__JOB__. Copy every one of the records below word for word, leaving out the pictures.

__DATA FOR REVIEW__.
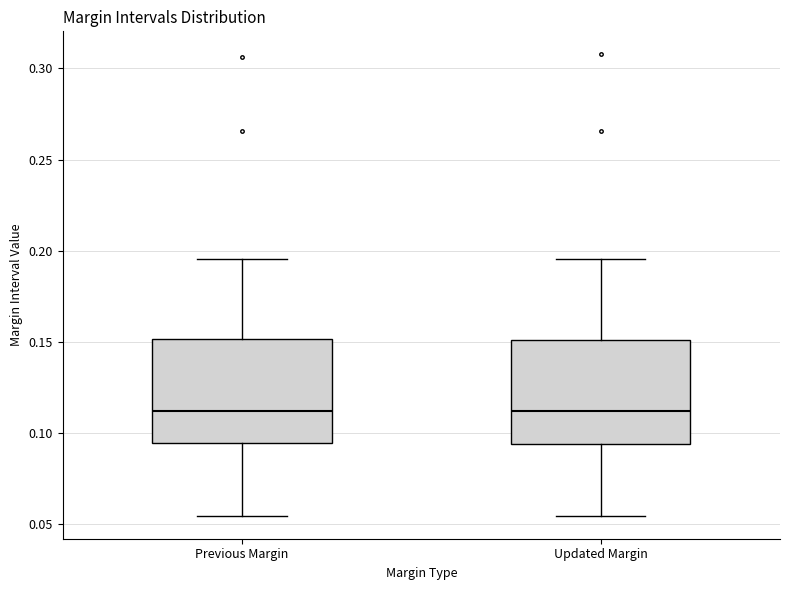

Reading left to right, read every box against the y-axis: the position of its median line, the range the box covers, and the ends of its whiskers. The values are not printed on the chart, so give them approximately, as read against the axis.

Previous Margin: median 0.110, box 0.095 to 0.150, whiskers 0.055 to 0.195
Updated Margin: median 0.110, box 0.095 to 0.150, whiskers 0.055 to 0.195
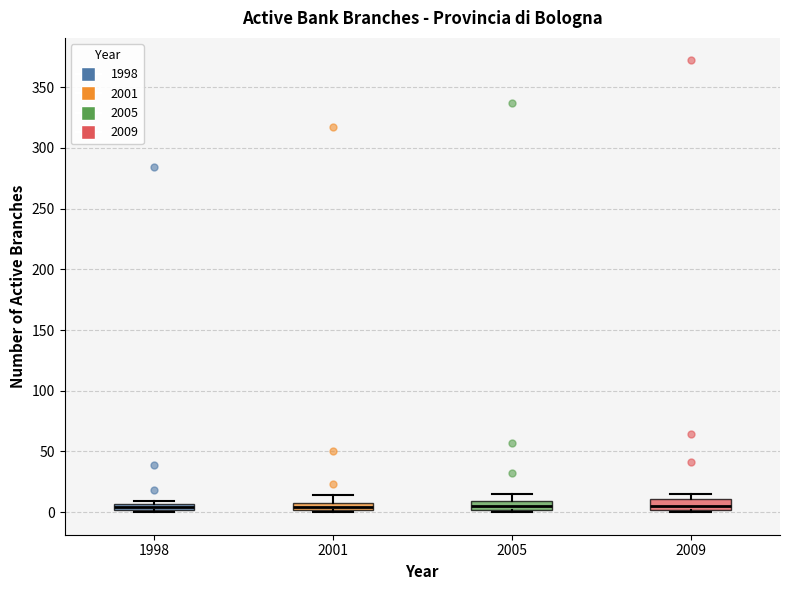

Where is the upper edge of the box at x = 2009 on the y-axis? The values are not printed on the chart, so give them approximately, as read against the axis.

10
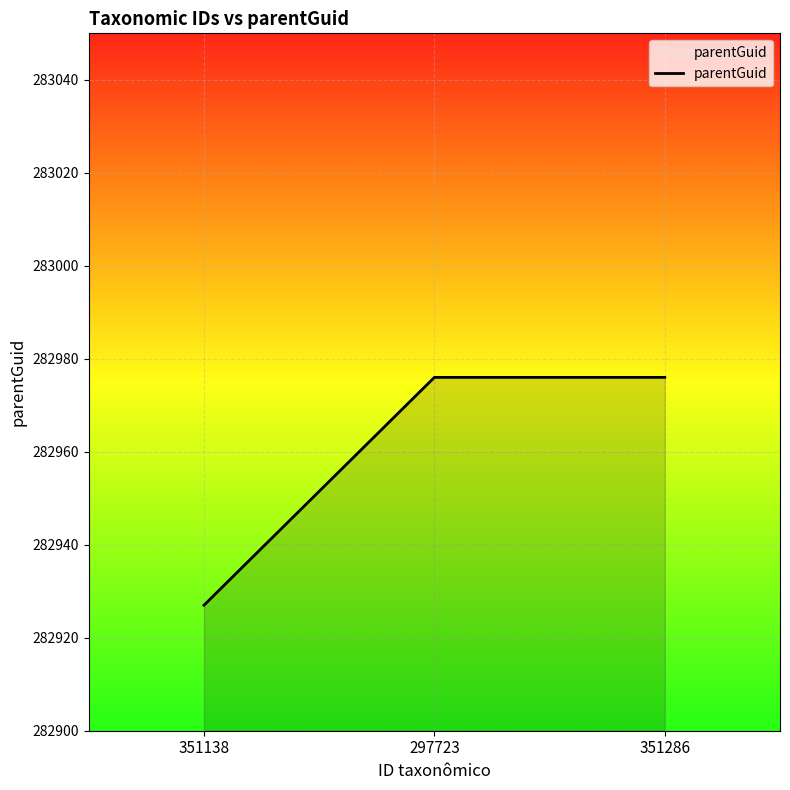

Which label corresponds to the smallest value in the chart?

351138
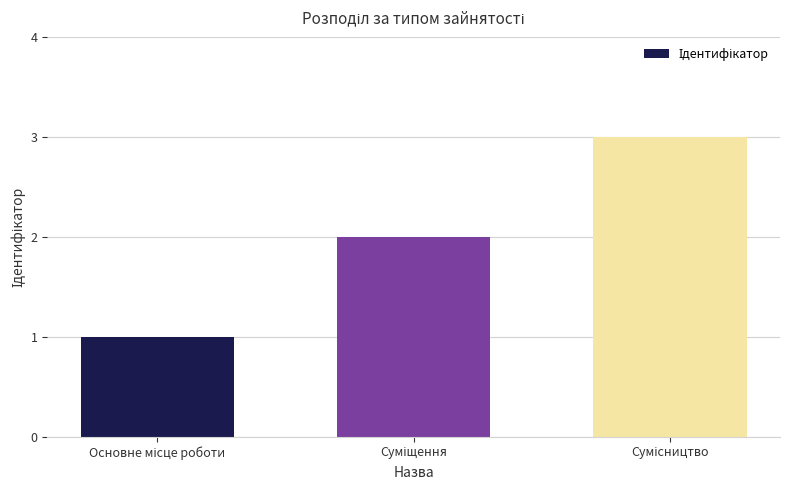

Reading left to right, list all the values displayed in this chart.

1	2	3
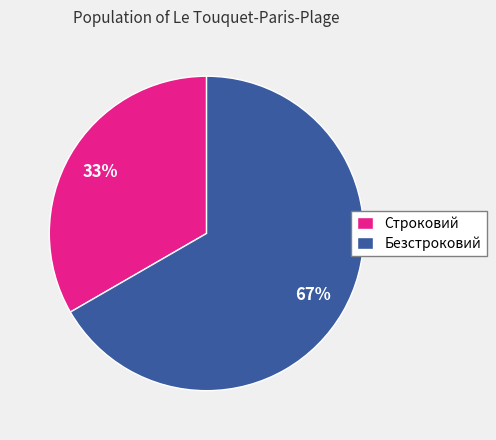

Between Безстроковий and Строковий, which is larger?

Безстроковий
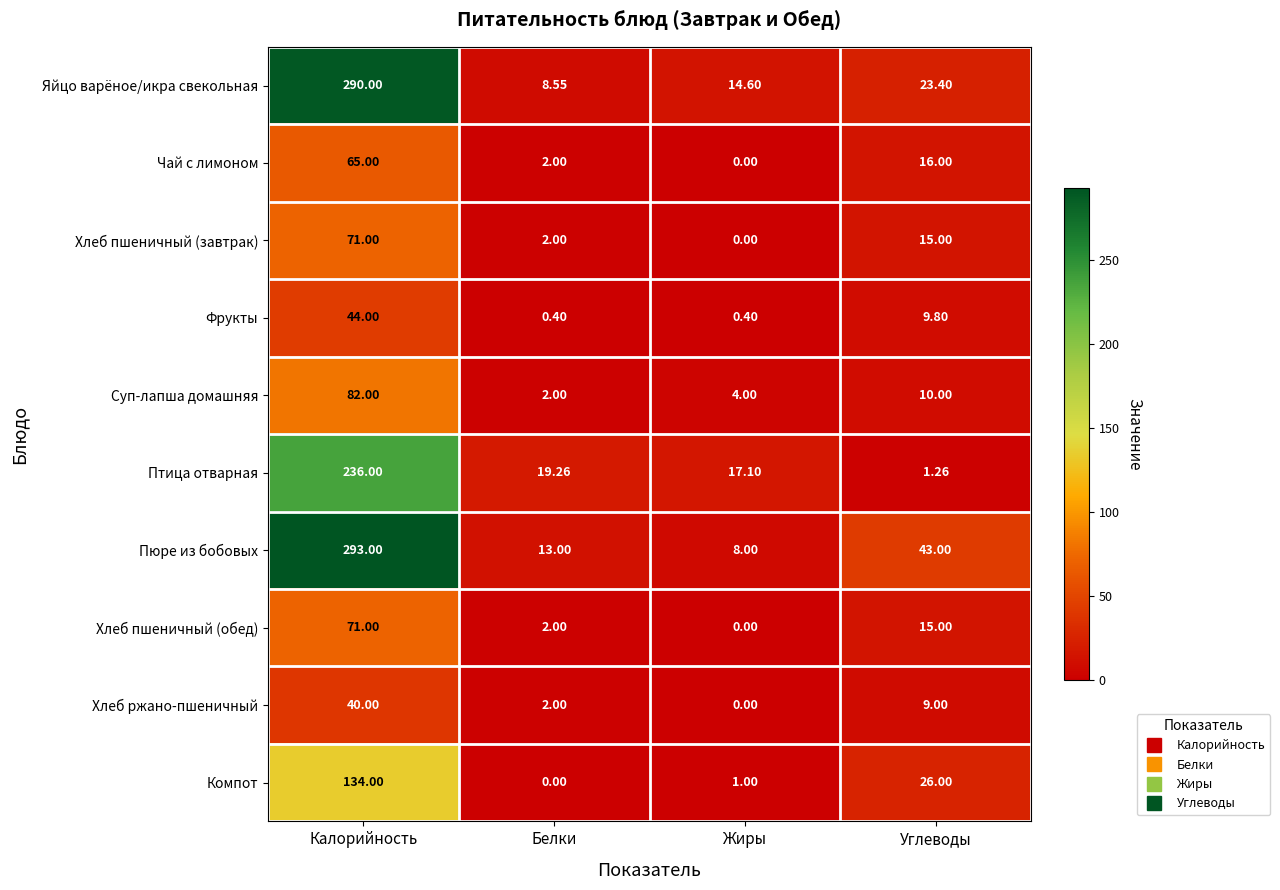

At which label does Фрукты first exceed 9?

Калорийность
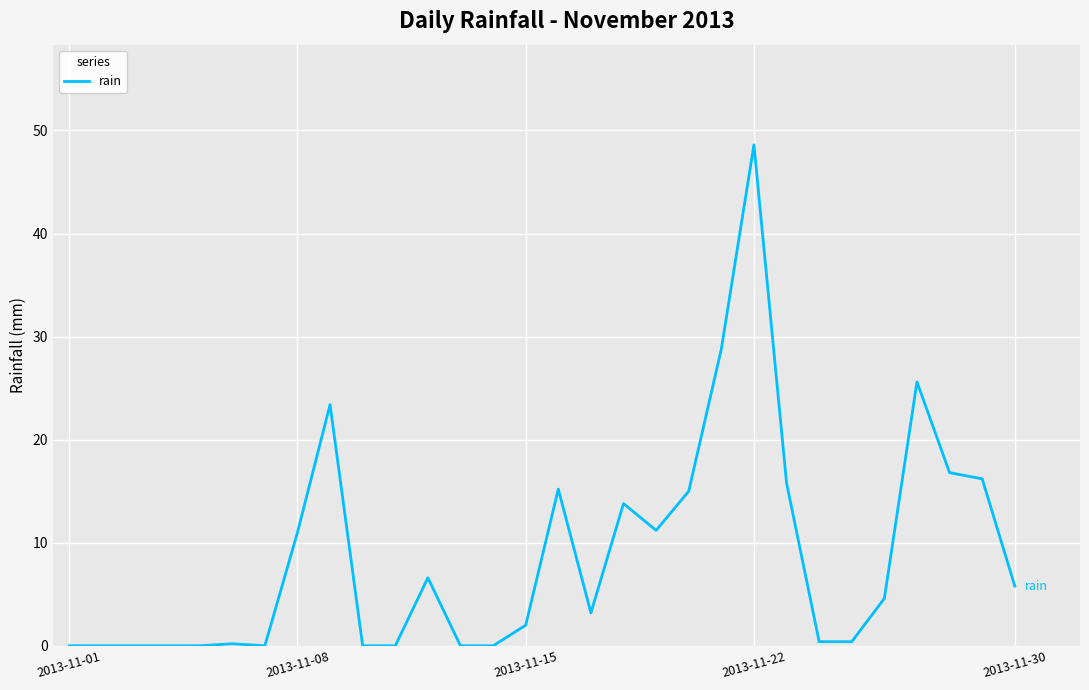

What is the difference between the maximum and minimum values?

48.6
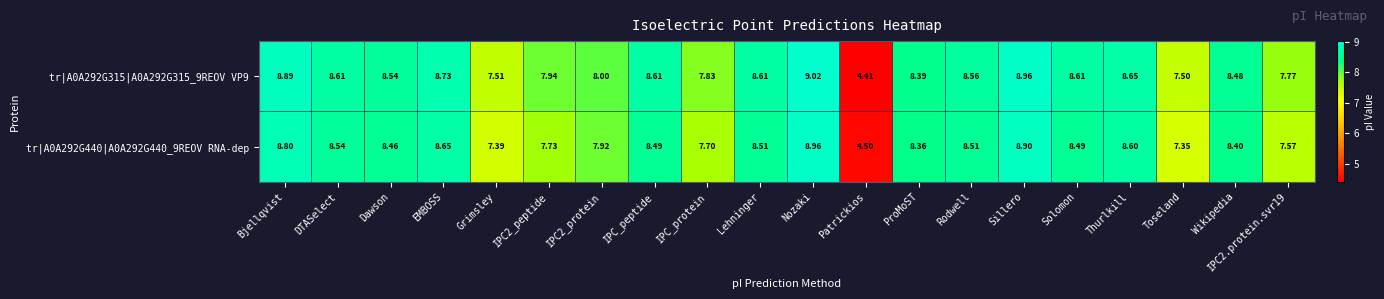

Which label corresponds to the largest value in the chart?

Nozaki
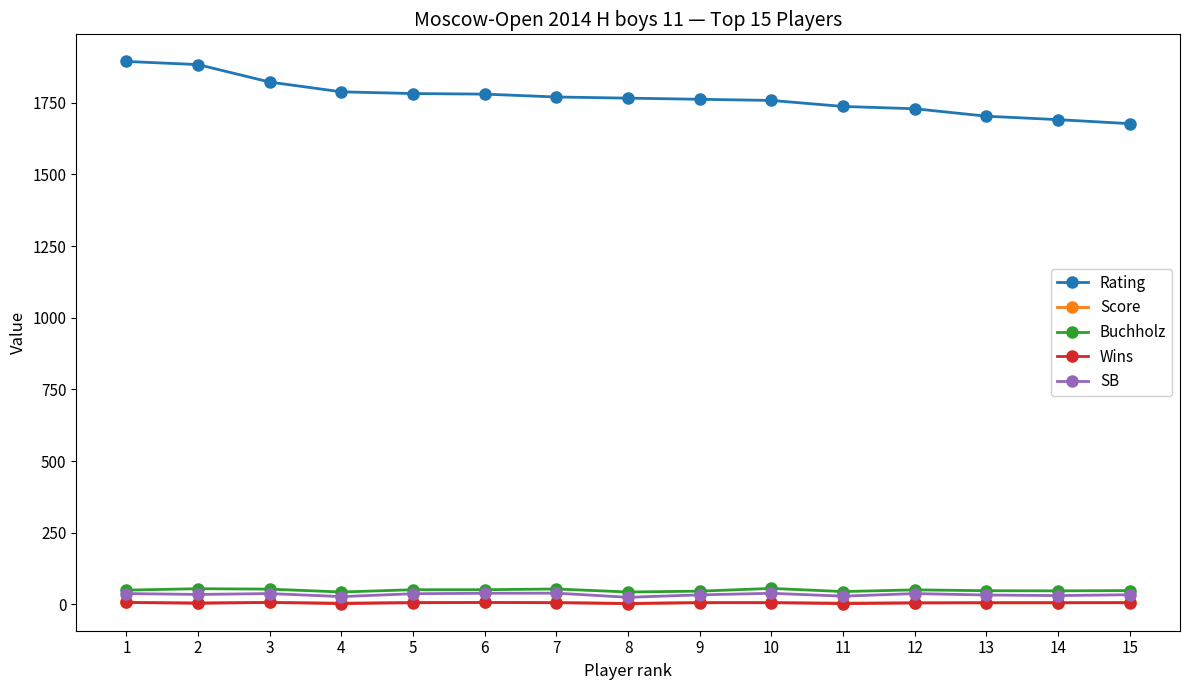

How many series are shown in this chart?

5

__ANSWER TO THE EXERCISE__.
Reading left to right, read every box against the y-axis: the position of its median line, the range the box covers, and the ends of its whiskers. The values are not printed on the chart, so give them approximately, as read against the axis.

Previous Margin: median 0.110, box 0.095 to 0.150, whiskers 0.055 to 0.195
Updated Margin: median 0.110, box 0.095 to 0.150, whiskers 0.055 to 0.195

Where is the upper edge of the box at x = 2009 on the y-axis? The values are not printed on the chart, so give them approximately, as read against the axis.

10

Which label corresponds to the smallest value in the chart?

351138

Reading left to right, list all the values displayed in this chart.

1	2	3

Between Безстроковий and Строковий, which is larger?

Безстроковий

At which label does Фрукты first exceed 9?

Калорийность

What is the difference between the maximum and minimum values?

48.6

Which label corresponds to the largest value in the chart?

Nozaki

How many series are shown in this chart?

5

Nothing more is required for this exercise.